(Records provided)

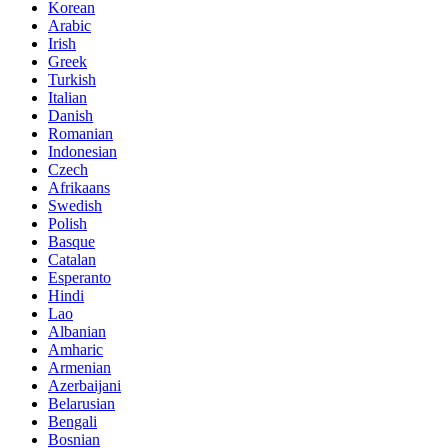
Korean
Arabic
Irish
Greek
Turkish
Italian
Danish
Romanian
Indonesian
Czech
Afrikaans
Swedish
Polish
Basque
Catalan
Esperanto
Hindi
Lao
Albanian
Amharic
Armenian
Azerbaijani
Belarusian
Bengali
Bosnian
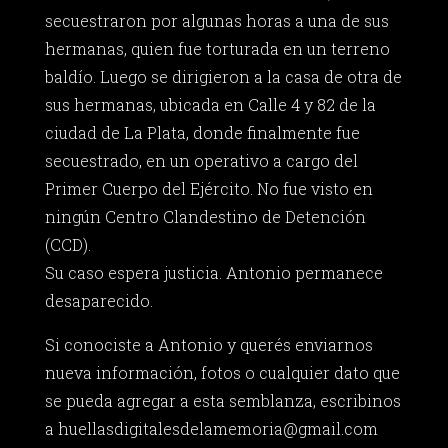
secuestraron por algunas horas a una de sus
hermanas, quien fue torturada en un terreno
baldío. Luego se dirigieron a la casa de otra de
sus hermanas, ubicada en Calle 4 y 82 de la
ciudad de La Plata, donde finalmente fue
secuestrado, en un operativo a cargo del
Primer Cuerpo del Ejército. No fue visto en
ningún Centro Clandestino de Detención
(CCD).
Su caso espera justicia. Antonio permanece
desaparecido.
Si conociste a Antonio y querés enviarnos
nueva información, fotos o cualquier dato que
se pueda agregar a esta semblanza, escribinos
a
huellasdigitalesdelamemoria@gmail.com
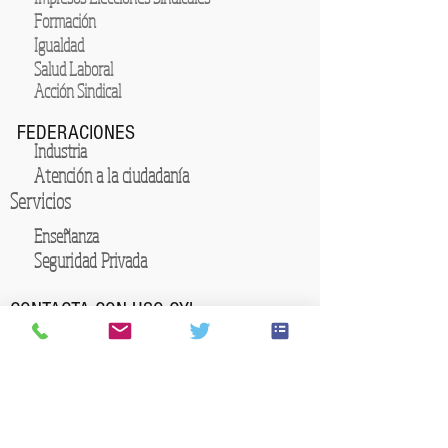
Formación
Igualdad
Salud Laboral
Acción Sindical
FEDERACIONES
Industria
Atención a la ciudadanía
Servicios
Enseñanza
Seguridad Privada
CONTACTA CON USO CYL
Ávila
Burgos
Miranda de Ebro
Aranda de Duero
Briviesca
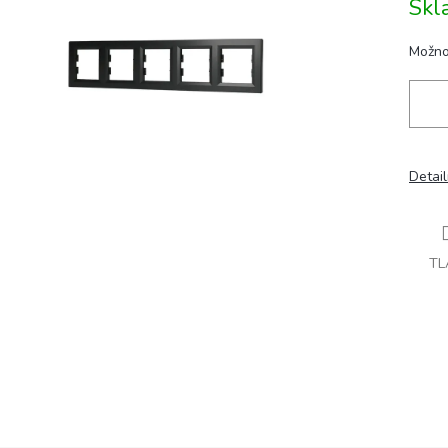
Sk
cena:
ičiek.
Možno
Detai
TL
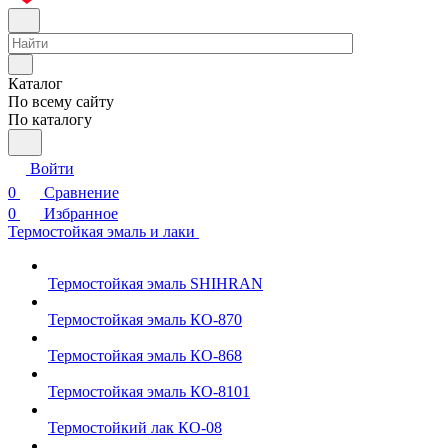
Каталог
По всему сайту
По каталогу
Войти
0
Сравнение
0
Избранное
Термостойкая эмаль и лаки
Термостойкая эмаль SHIHRAN
Термостойкая эмаль КО-870
Термостойкая эмаль КО-868
Термостойкая эмаль КО-8101
Термостойкий лак КО-08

(End Records provided)

What you need to do: Turn the text read from every row above into a Markdown table with two columns, "Line" for the line's number and "Text" for the line itself, leaving out blank lines. Leave the pictures out of the table.

Written solution:
| Line | Text |
|---|---|
| 1 | Korean |
| 2 | Arabic |
| 3 | Irish |
| 4 | Greek |
| 5 | Turkish |
| 6 | Italian |
| 7 | Danish |
| 8 | Romanian |
| 9 | Indonesian |
| 10 | Czech |
| 11 | Afrikaans |
| 12 | Swedish |
| 13 | Polish |
| 14 | Basque |
| 15 | Catalan |
| 16 | Esperanto |
| 17 | Hindi |
| 18 | Lao |
| 19 | Albanian |
| 20 | Amharic |
| 21 | Armenian |
| 22 | Azerbaijani |
| 23 | Belarusian |
| 24 | Bengali |
| 25 | Bosnian |
| 26 | secuestraron por algunas horas a una de sus |
| 27 | hermanas, quien fue torturada en un terreno |
| 28 | baldío. Luego se dirigieron a la casa de otra de |
| 29 | sus hermanas, ubicada en Calle 4 y 82 de la |
| 30 | ciudad de La Plata, donde finalmente fue |
| 31 | secuestrado, en un operativo a cargo del |
| 32 | Primer Cuerpo del Ejército. No fue visto en |
| 33 | ningún Centro Clandestino de Detención |
| 34 | (CCD). |
| 35 | Su caso espera justicia. Antonio permanece |
| 36 | desaparecido. |
| 37 | Si conociste a Antonio y querés enviarnos |
| 38 | nueva información, fotos o cualquier dato que |
| 39 | se pueda agregar a esta semblanza, escribinos |
| 40 | a |
| 41 | huellasdigitalesdelamemoria@gmail.com |
| 42 | Formación |
| 43 | Igualdad |
| 44 | Salud Laboral |
| 45 | Acción Sindical |
| 46 | FEDERACIONES |
| 47 | Industria |
| 48 | Atención a la ciudadanía |
| 49 | Servicios |
| 50 | Enseñanza |
| 51 | Seguridad Privada |
| 52 | CONTACTA CON USO CYL |
| 53 | Ávila |
| 54 | Burgos |
| 55 | Miranda de Ebro |
| 56 | Aranda de Duero |
| 57 | Briviesca |
| 58 | Sk |
| 59 | cena: |
| 60 | ičiek. |
| 61 | Možno |
| 62 | Detai |
| 63 | TL |
| 64 | Каталог |
| 65 | По всему сайту |
| 66 | По каталогу |
| 67 | Войти |
| 68 | 0 |
| 69 | Сравнение |
| 70 | 0 |
| 71 | Избранное |
| 72 | Термостойкая эмаль и лаки |
| 73 | Термостойкая эмаль SHIHRAN |
| 74 | Термостойкая эмаль КО-870 |
| 75 | Термостойкая эмаль КО-868 |
| 76 | Термостойкая эмаль КО-8101 |
| 77 | Термостойкий лак КО-08 |